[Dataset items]
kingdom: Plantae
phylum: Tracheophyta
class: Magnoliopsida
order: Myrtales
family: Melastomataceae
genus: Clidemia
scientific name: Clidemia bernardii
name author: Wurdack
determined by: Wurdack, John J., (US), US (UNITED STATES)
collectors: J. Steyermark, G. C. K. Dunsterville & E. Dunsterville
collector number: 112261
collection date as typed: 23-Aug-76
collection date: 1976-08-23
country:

__Request__. Write out every row again, substituting "taxon name" for "scientific name" and leaving everything else unchanged.

__Output for this task__.
kingdom: Plantae
phylum: Tracheophyta
class: Magnoliopsida
order: Myrtales
family: Melastomataceae
genus: Clidemia
taxon name: Clidemia bernardii
name author: Wurdack
determined by: Wurdack, John J., (US), US (UNITED STATES)
collectors: J. Steyermark, G. C. K. Dunsterville & E. Dunsterville
collector number: 112261
collection date as typed: 23-Aug-76
collection date: 1976-08-23
country:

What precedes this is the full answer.